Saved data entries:
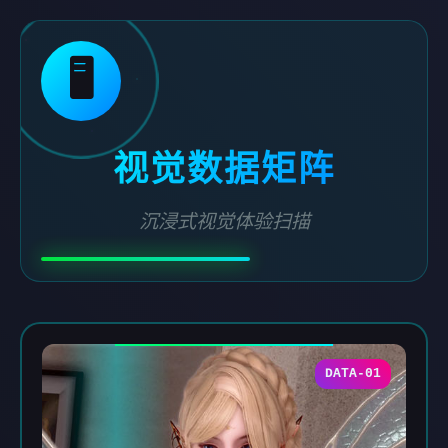
🖥️
视觉数据矩阵
沉浸式视觉体验扫描
DATA-01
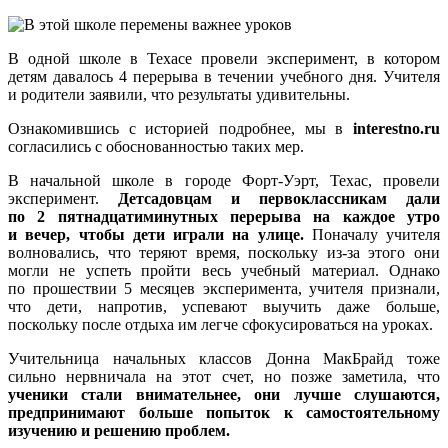
В одной школе в Техасе провели эксперимент, в котором
детям давалось 4 перерыва в течении учебного дня. Учителя
и родители заявили, что результаты удивительны.
Ознакомившись с историей подробнее, мы в
interestno.ru
согласились с обоснованностью таких мер.
В начальной школе в городе Форт-Уэрт, Техас, провели
эксперимент.
Детсадовцам и первоклассникам дали
по 2 пятнадцатиминутных перерыва на каждое утро
и вечер, чтобы дети играли на улице.
Поначалу учителя
волновались, что теряют время, поскольку из-за этого они
могли не успеть пройти весь учебный материал. Однако
по прошествии 5 месяцев эксперимента, учителя признали,
что дети, напротив, успевают выучить даже больше,
поскольку после отдыха им легче сфокусироваться на уроках.
Учительница начальных классов Донна МакБрайд тоже
сильно нервничала на этот счет, но позже заметила, что
ученики стали внимательнее, они лучше слушаются,
предпринимают больше попыток к самостоятельному
изучению и решению проблем.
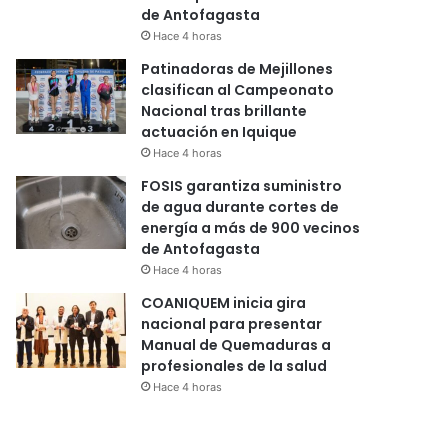
de Antofagasta
Hace 4 horas
Patinadoras de Mejillones
clasifican al Campeonato
Nacional tras brillante
actuación en Iquique
Hace 4 horas
FOSIS garantiza suministro
de agua durante cortes de
energía a más de 900 vecinos
de Antofagasta
Hace 4 horas
COANIQUEM inicia gira
nacional para presentar
Manual de Quemaduras a
profesionales de la salud
Hace 4 horas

Work instructions
Give back exactly the lines from the one that contains "что дети, напротив, успевают" to the final line of the data above, both included, with all pictures removed.

Solved problem
что дети, напротив, успевают выучить даже больше,
поскольку после отдыха им легче сфокусироваться на уроках.
Учительница начальных классов Донна МакБрайд тоже
сильно нервничала на этот счет, но позже заметила, что
ученики стали внимательнее, они лучше слушаются,
предпринимают больше попыток к самостоятельному
изучению и решению проблем.
de Antofagasta
Hace 4 horas
Patinadoras de Mejillones
clasifican al Campeonato
Nacional tras brillante
actuación en Iquique
Hace 4 horas
FOSIS garantiza suministro
de agua durante cortes de
energía a más de 900 vecinos
de Antofagasta
Hace 4 horas
COANIQUEM inicia gira
nacional para presentar
Manual de Quemaduras a
profesionales de la salud
Hace 4 horas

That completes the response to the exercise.